1. Saelania glaucescens (Hedwig) Brotherus in J. O. Bomansson and V. F. Brotherus, Herb. Mus. Fenn., Musci,. 53. 1894.
Trichostomum glaucescens Hedwig, Sp. Musc. Frond., 112. 1801
Leaves 1-2.5(-3.5) mm, proximal leaves small, the distal and perichaetial leaves gradually acuminate, ± subulate from a lanceolate base; costa with a single row of guide cells, and both adaxial and abaxial stereid bands, or adaxial stereid band sometimes weak or rarely absent; lamina cells often irregularly 2-stratose towards the apex and occasionally elsewhere. Seta to 15 mm. Capsule with operculum to 1 mm. Spores 15-20(-22) µm, greenish to yellow-brown.

GIVEN RECORDS =>
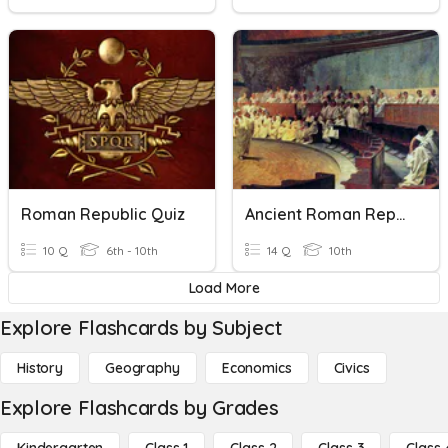
Roman Republic Quiz
Ancient Roman Republic Quiz
10 Q
6th - 10th
14 Q
10th
Load More
Explore Flashcards by Subject
History
Geography
Economics
Civics
Explore Flashcards by Grades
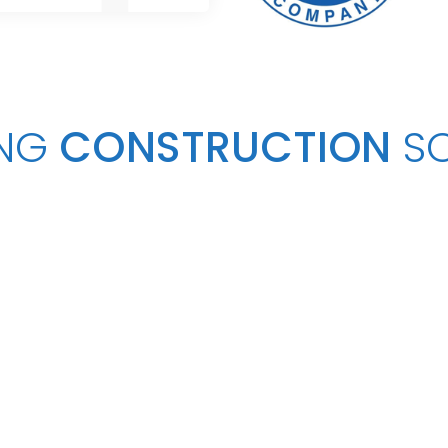
NG
CONSTRUCTION
S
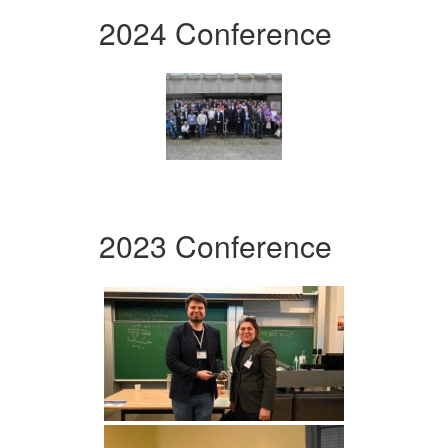
2024 Conference
2023 Conference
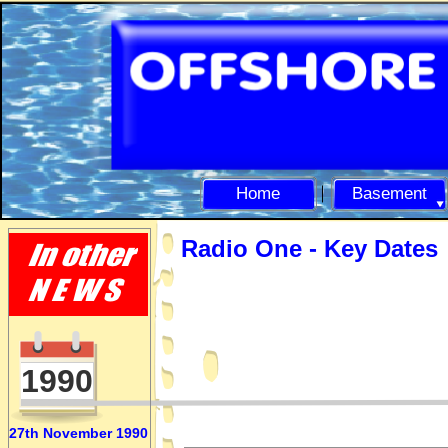
Home
Basement
Radio One -
Key Dates
1990
27th November 1990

BRIEF 1 => From the Saelania glaucescens description, list every size it gives, along with the part each size belongs to.
BRIEF 2 =>
Using the Saelania glaucescens description, answer each question on its own line:
(a) In what year was Trichostomum glaucescens published?
(b) How many rows of guide cells does the costa have?
(c) What color are the spores?
BRIEF 3 => Resume the Saelania glaucescens description after its last sentence.

TASK OUTPUT 1 =>
- Leaves: 1-2.5(-3.5) mm
- Seta: to 15 mm
- Capsule with operculum: to 1 mm
- Spores: 15-20(-22) µm

TASK OUTPUT 2 =>
(a) 1801
(b) A single row
(c) Greenish to yellow-brown

TASK OUTPUT 3 =>
Capsules mature early summer-late fall. Soil on steep banks, particularly those protected by overhangs, frequent on roadsides, soil in sheltered rock crevices; moderate to high elevations; Greenland; Alta., B.C., Man., N.B., Nfld. and Labr. (Nfld.), N.S., Ont., Que., Yukon; Alaska, Ariz., Colo., Iowa, Mich., Minn., Nebr., N.J., N.Y.; n Eurasia; e Asia; s Africa; Pacific Islands (Hawaii, New Zealand).
The whitish to bluish coloration of the leaves is characteristic. Often thought to have been fungal or cyanobacterial in origin, the granular or thread-like surface material responsible for the glaucous coloration is a diterpene.